------ Records for processing
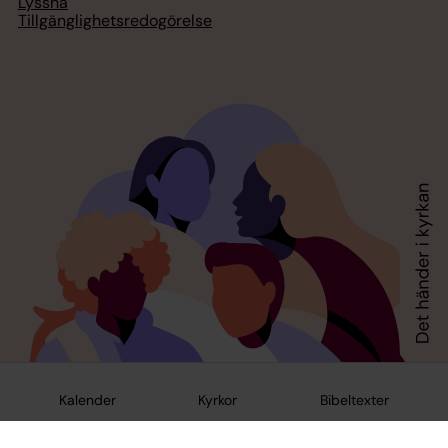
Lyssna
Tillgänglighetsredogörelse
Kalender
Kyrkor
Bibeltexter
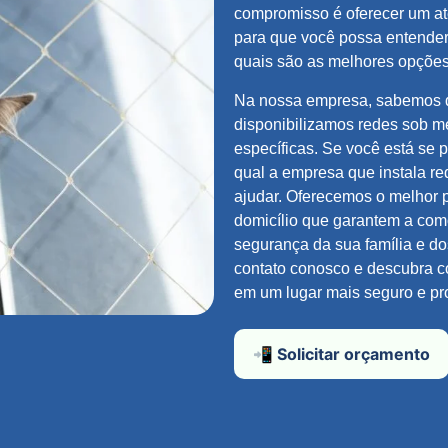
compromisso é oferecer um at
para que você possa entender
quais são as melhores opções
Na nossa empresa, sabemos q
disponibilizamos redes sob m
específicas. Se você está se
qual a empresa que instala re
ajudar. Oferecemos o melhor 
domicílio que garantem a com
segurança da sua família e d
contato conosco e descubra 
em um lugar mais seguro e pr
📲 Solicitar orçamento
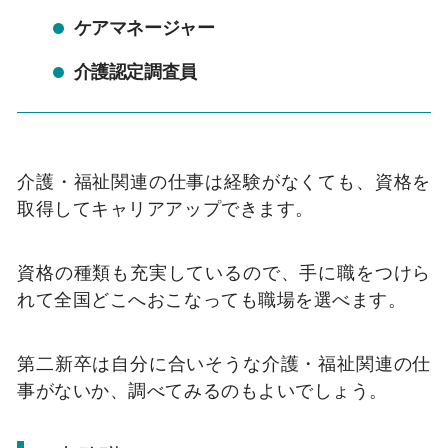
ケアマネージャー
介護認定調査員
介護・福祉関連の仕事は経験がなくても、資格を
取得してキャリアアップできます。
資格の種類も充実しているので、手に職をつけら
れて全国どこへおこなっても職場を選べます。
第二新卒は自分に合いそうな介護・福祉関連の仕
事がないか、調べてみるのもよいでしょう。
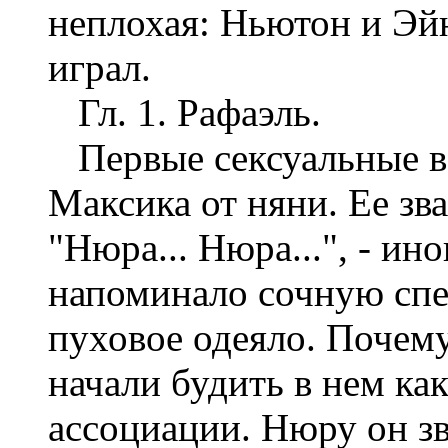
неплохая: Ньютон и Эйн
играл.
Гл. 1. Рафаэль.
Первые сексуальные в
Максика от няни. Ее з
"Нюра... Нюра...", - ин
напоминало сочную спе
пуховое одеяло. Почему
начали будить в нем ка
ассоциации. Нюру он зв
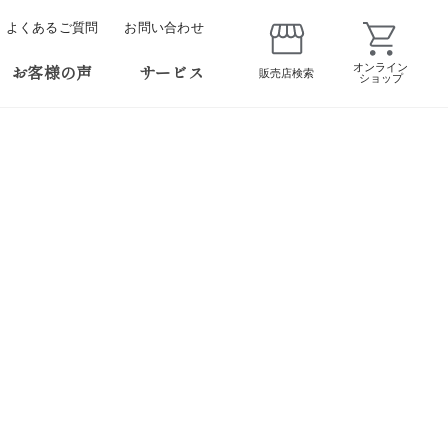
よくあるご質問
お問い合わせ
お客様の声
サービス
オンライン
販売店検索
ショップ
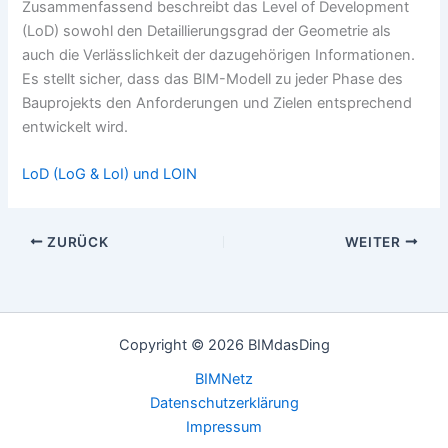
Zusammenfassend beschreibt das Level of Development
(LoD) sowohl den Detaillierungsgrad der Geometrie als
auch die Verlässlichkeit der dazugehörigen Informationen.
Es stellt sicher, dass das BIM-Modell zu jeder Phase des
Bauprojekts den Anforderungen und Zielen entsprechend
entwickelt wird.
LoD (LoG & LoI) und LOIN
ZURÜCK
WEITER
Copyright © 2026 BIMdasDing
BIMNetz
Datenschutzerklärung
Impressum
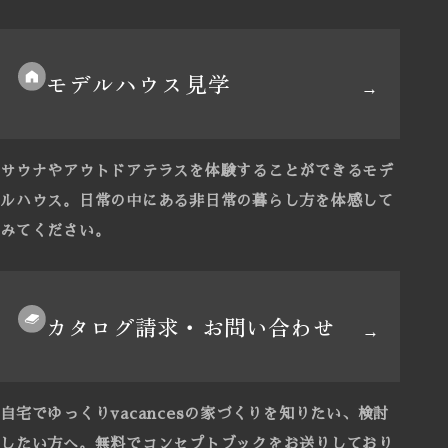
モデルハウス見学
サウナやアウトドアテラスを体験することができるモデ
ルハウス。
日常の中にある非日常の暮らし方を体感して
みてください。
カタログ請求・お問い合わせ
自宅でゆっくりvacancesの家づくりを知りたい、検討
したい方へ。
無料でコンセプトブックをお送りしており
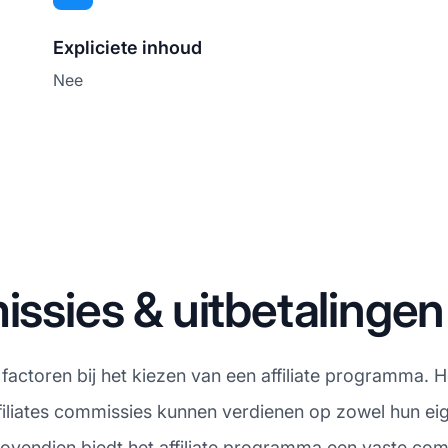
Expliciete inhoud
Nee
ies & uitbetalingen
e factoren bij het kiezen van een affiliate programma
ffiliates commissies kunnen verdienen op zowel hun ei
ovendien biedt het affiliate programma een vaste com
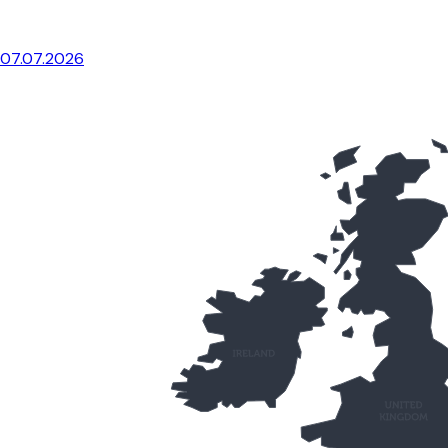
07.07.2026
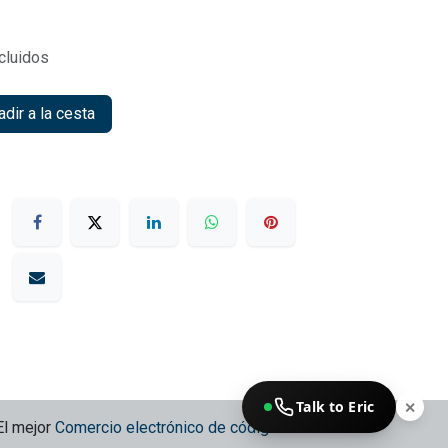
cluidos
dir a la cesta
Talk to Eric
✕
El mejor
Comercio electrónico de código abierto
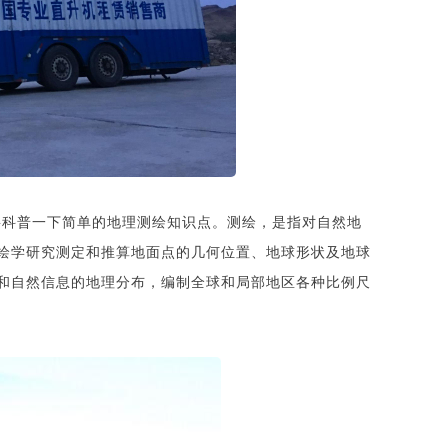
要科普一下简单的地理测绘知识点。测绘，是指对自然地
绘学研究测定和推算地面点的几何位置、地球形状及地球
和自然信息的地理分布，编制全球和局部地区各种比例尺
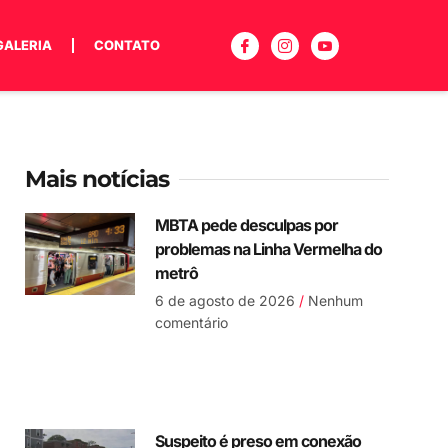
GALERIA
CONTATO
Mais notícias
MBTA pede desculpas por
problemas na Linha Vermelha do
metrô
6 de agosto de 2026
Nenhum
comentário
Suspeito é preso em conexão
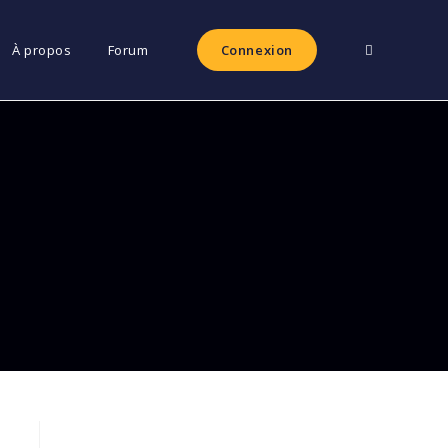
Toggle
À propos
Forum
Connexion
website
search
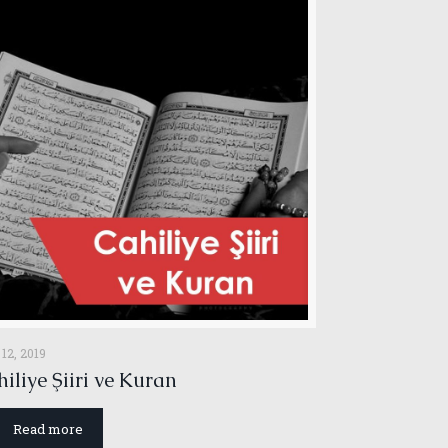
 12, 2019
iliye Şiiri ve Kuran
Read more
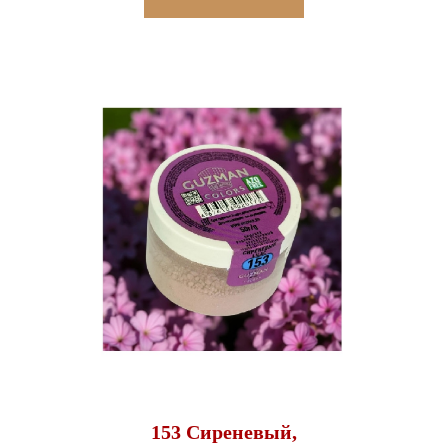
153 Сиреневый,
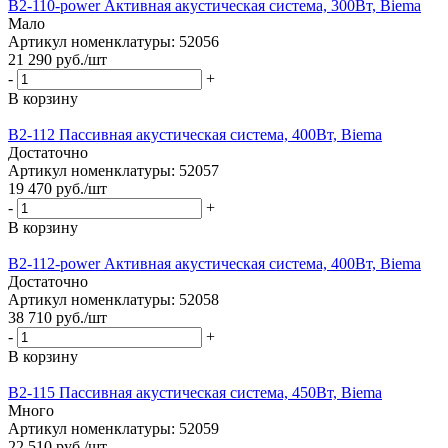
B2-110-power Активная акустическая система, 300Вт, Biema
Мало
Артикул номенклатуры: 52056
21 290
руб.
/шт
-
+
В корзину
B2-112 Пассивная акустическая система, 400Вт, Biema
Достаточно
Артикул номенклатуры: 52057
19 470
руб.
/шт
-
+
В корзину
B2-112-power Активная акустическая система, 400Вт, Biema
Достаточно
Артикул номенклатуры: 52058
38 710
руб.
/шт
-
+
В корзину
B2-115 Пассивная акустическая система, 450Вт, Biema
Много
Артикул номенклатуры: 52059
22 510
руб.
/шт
------------
### Your task
When a line contains the string "programma", copy it from the records.

### Task solution
e factoren bij het kiezen van een affiliate programma
ovendien biedt het affiliate programma een vaste com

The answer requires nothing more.